• **Goal of the exercise**
Will you quote all of the entries, word for word?

**********

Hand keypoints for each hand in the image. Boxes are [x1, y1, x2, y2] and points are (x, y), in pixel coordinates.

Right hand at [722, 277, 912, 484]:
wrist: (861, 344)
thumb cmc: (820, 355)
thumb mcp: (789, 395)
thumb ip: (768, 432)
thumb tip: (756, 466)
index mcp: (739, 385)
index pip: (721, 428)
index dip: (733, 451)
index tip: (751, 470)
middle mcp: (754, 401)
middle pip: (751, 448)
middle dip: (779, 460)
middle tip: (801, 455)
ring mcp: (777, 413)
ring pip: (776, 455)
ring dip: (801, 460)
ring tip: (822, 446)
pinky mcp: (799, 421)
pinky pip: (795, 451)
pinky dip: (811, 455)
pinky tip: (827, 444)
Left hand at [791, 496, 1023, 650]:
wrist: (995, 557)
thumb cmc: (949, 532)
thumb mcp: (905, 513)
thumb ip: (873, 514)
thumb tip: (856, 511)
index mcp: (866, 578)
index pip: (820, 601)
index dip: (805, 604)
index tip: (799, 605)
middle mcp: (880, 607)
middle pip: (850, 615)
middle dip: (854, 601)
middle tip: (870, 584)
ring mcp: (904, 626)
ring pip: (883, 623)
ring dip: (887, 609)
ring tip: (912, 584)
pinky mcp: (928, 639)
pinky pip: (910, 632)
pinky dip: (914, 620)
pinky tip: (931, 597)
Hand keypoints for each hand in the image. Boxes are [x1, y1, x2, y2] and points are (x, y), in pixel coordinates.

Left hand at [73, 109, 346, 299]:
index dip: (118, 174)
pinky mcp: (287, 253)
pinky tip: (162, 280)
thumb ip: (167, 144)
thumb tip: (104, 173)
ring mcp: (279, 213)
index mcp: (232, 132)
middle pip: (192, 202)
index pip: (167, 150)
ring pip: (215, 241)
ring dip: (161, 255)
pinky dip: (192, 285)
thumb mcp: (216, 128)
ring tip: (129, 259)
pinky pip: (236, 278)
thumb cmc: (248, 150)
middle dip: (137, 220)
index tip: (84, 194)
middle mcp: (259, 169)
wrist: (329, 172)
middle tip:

**********

• **Answer to this task**
Hand keypoints for each hand in the image. Boxes are [x1, y1, x2, y2] and points are (x, y), in pixel coordinates.

Right hand at [722, 277, 912, 484]:
wrist: (861, 344)
thumb cmc: (820, 355)
thumb mcp: (789, 395)
thumb ip: (768, 432)
thumb tip: (756, 466)
index mcp: (739, 385)
index pip: (721, 428)
index dip: (733, 451)
index tip: (751, 470)
middle mcp: (754, 401)
middle pip: (751, 448)
middle dip: (779, 460)
middle tip: (801, 455)
ring mcp: (777, 413)
ring pip: (776, 455)
ring dip: (801, 460)
ring tip: (822, 446)
pinky mcp: (799, 421)
pinky pip: (795, 451)
pinky dip: (811, 455)
pinky tip: (827, 444)
Left hand at [791, 496, 1023, 650]:
wrist: (995, 557)
thumb cmc: (949, 532)
thumb mcp: (905, 513)
thumb ip: (873, 514)
thumb tip: (856, 511)
index mcp: (866, 578)
index pip: (820, 601)
index dip: (805, 604)
index tip: (799, 605)
middle mcp: (880, 607)
middle pip: (850, 615)
middle dip: (854, 601)
middle tip: (870, 584)
ring mcp: (904, 626)
ring pip: (883, 623)
ring dip: (887, 609)
ring tip: (912, 584)
pinky mcp: (928, 639)
pinky pip: (910, 632)
pinky dip: (914, 620)
pinky tip: (931, 597)
Hand keypoints for each hand in the image. Boxes are [x1, y1, x2, y2] and points are (x, y), in pixel coordinates.

Left hand at [73, 109, 346, 299]:
index dip: (118, 174)
pinky mcp: (287, 253)
pinky tip: (162, 280)
thumb ip: (167, 144)
thumb tip: (104, 173)
ring mcp: (279, 213)
index mcp: (232, 132)
middle pip: (192, 202)
index pip: (167, 150)
ring pip: (215, 241)
ring dip: (161, 255)
pinky dip: (192, 285)
thumb mcp: (216, 128)
ring tip: (129, 259)
pinky pip: (236, 278)
thumb cmc: (248, 150)
middle dip: (137, 220)
index tip: (84, 194)
middle mcp: (259, 169)
wrist: (329, 172)
middle tip:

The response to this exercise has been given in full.